All of these developments come amid Mr Kim’s drive to cut costs by $400m in the next three years. Yet there is a feeling among staff that Mr Kim himself is exempt from the austerity. The FT has reported that Mr Kim has taken 13 trips on private jets. There may have been no commercial flights available, as Mr Kim says. But the perception is damaging.

Removing Mr Kim at this stage would only add to the confusion. He must now make the best of it. But his self-generated problems underline why such jobs ought to be filled on merit. It makes no sense in today’s world for the US to retain the stale bargain whereby it appoints the World Bank president and Europe has first right to choose the IMF’s managing director.

If there is a silver lining to the bank’s turmoil, it is this: the Bretton Woods institutions belong to the world. From now on, they must be headed by the best people available. [Emphasis added, happily]

To date criticisms of Kim voiced by various people have focused on his specific policy and managerial choices, but sources at the Bank tell me that underlying all of the unrest is the understanding that Kim is an arrogant, manipulative liar who has little real expertise in running an institution.

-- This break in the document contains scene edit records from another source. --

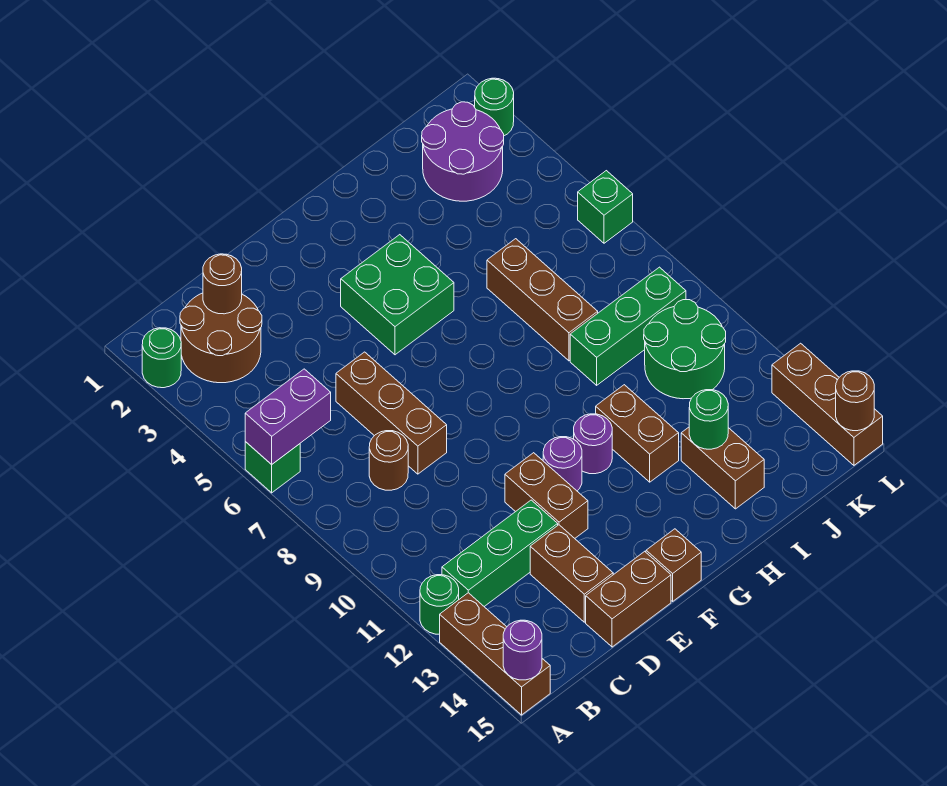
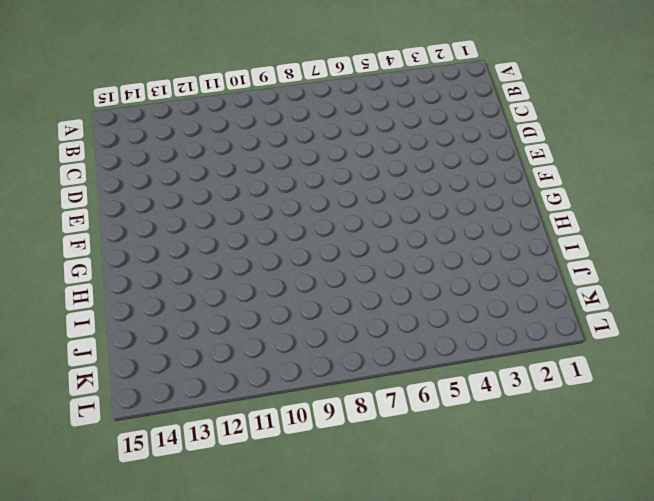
none -> green round brick A2 level 1
none -> green brick A6 level 1
none -> green round brick A12 level 1

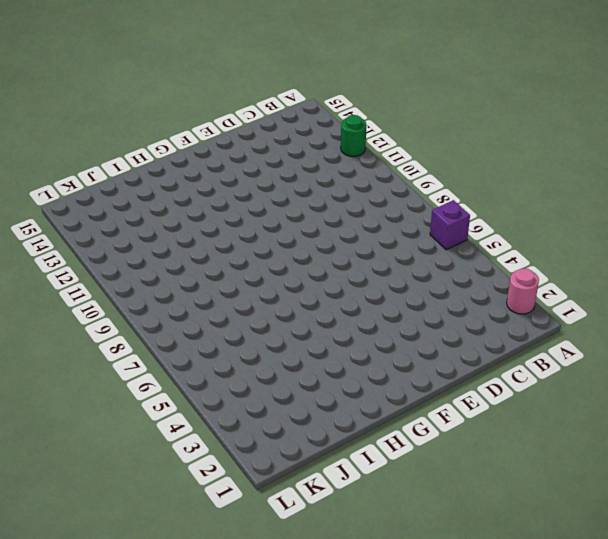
pink round brick A2 level 1 -> green round brick A2 level 1
purple brick A6 level 1 -> green brick A6 level 1
none -> brown brick A13:A15 level 1
none -> brown round brick B2:C3 level 1
none -> green brick B12:D12 level 1

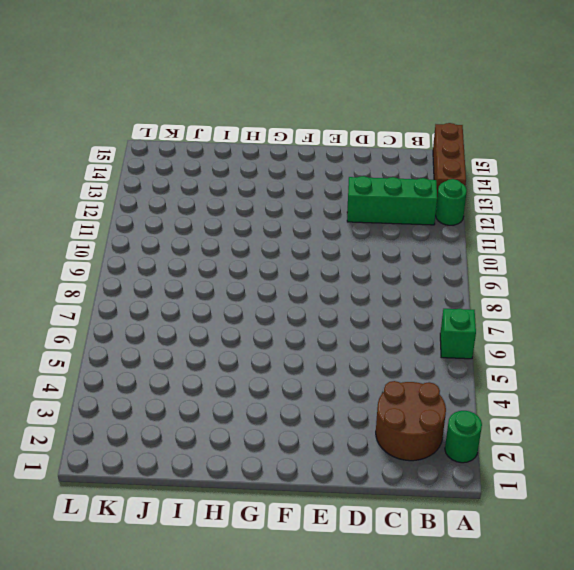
none -> brown round brick C8 level 1
none -> brown brick D6:D8 level 1
none -> brown brick D13:D14 level 1

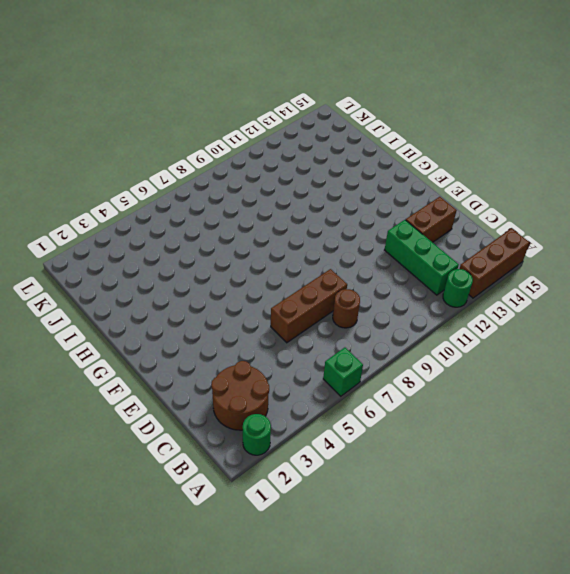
none -> brown brick D15:E15 level 1
none -> brown brick E11:E12 level 1
none -> green brick F4:G5 level 1

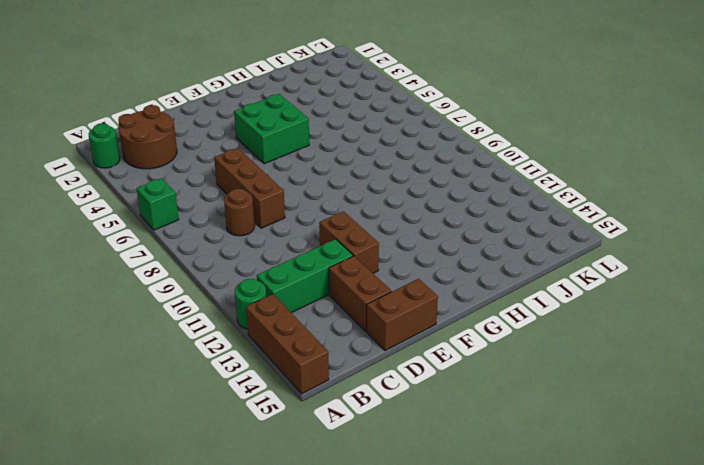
none -> purple round brick F11 level 1
none -> brown brick F15 level 1
none -> purple round brick G11 level 1

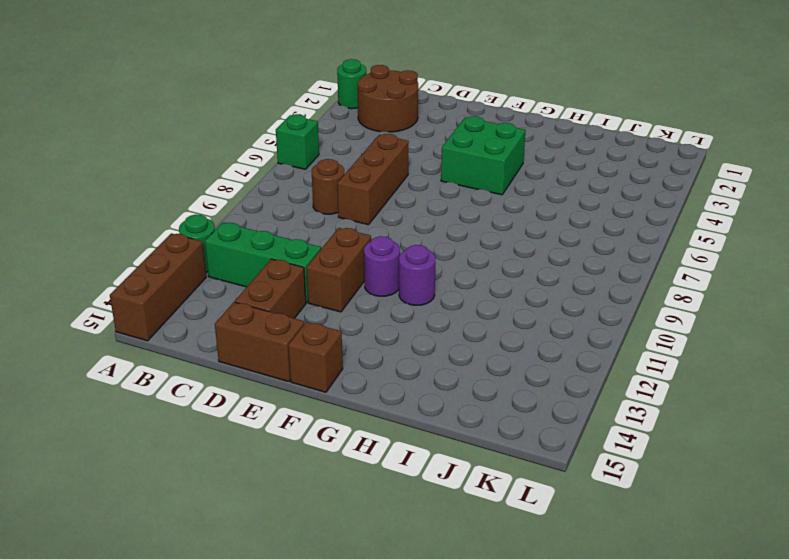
none -> brown brick H11:H12 level 1
none -> brown brick I6:I8 level 1
none -> green brick I9:K9 level 1

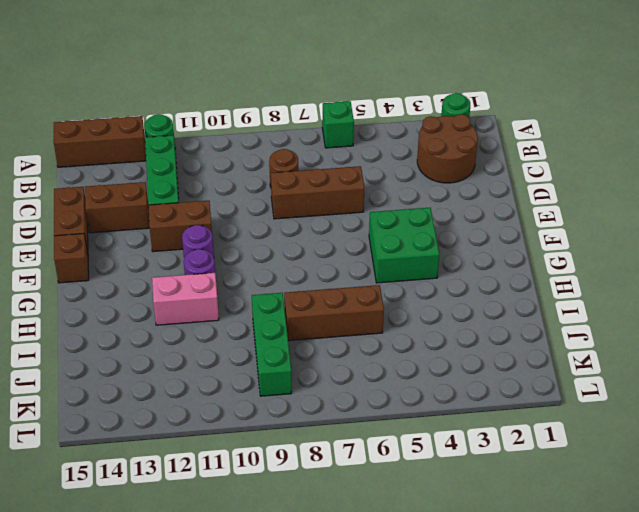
pink brick H11:H12 level 1 -> brown brick H11:H12 level 1
none -> brown brick I13:I14 level 1
none -> purple round brick J2:K3 level 1
none -> green round brick J10:K11 level 1

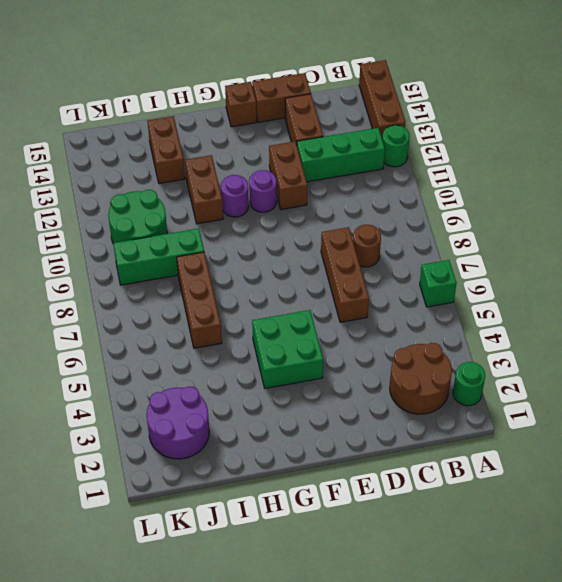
none -> green round brick L2 level 1
none -> green brick L6 level 1
none -> brown brick L13:L15 level 1

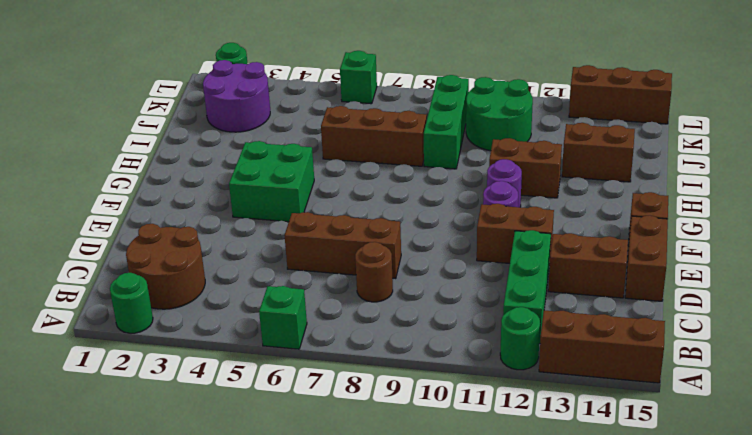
none -> purple brick A6:B6 level 2
none -> purple round brick A15 level 2
none -> brown round brick C2 level 2

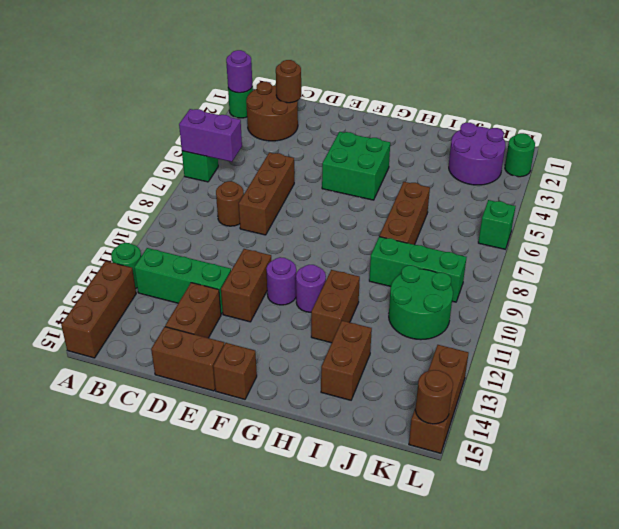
purple round brick A2 level 2 -> purple round brick A15 level 2
none -> green round brick I13 level 2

But then, we have known that at Dartmouth for close to five years now, n’est-ce pas?

Addendum: Monday’s FT piece contained a note that will elicit knowing looks from anyone who wonders why Dartmouth alone among the Ivies uses Microsoft software rather than market-leading Google Apps:

Another example is the technophile Mr Kim’s unhappiness, when he first arrived at the bank, with its Lotus Notes email system. At considerable expense, he alone was switched over to Microsoft Outlook. The bank says it was a trial for eventually switching all of its staff and declined to disclose the cost.

Jim Kim a technophile? Ha. But, give the guy credit. He’s still a persuasive salesman.

Addendum: English cartoonist Kipper Williams saw where things were heading when Kim was chosen to run the World Bank:

Kim Cartoon1.jpg

Addendum: In David Brooks’ column in the Times he talks about the power of curiosity and about people who dig deeper in understanding their subject. He refers to the contrasting type of person — a type that we all recognize:

If you are primarily motivated to make money, you just need to get as much information as you need to do your job. You don’t have time for deep dives into abstract matters. You certainly don’t want to let people know how confused you are by something, or how shallow your knowledge is in certain areas. You want to project an image of mastery and omniscience.

On Wall Street, as in some other areas of the modern economy that I could mention, this attitude leads to a culture of knowingness. People learn to bluff their way through, day to day.

Some folks get through all of life like this; for others, there is a day when the music stops.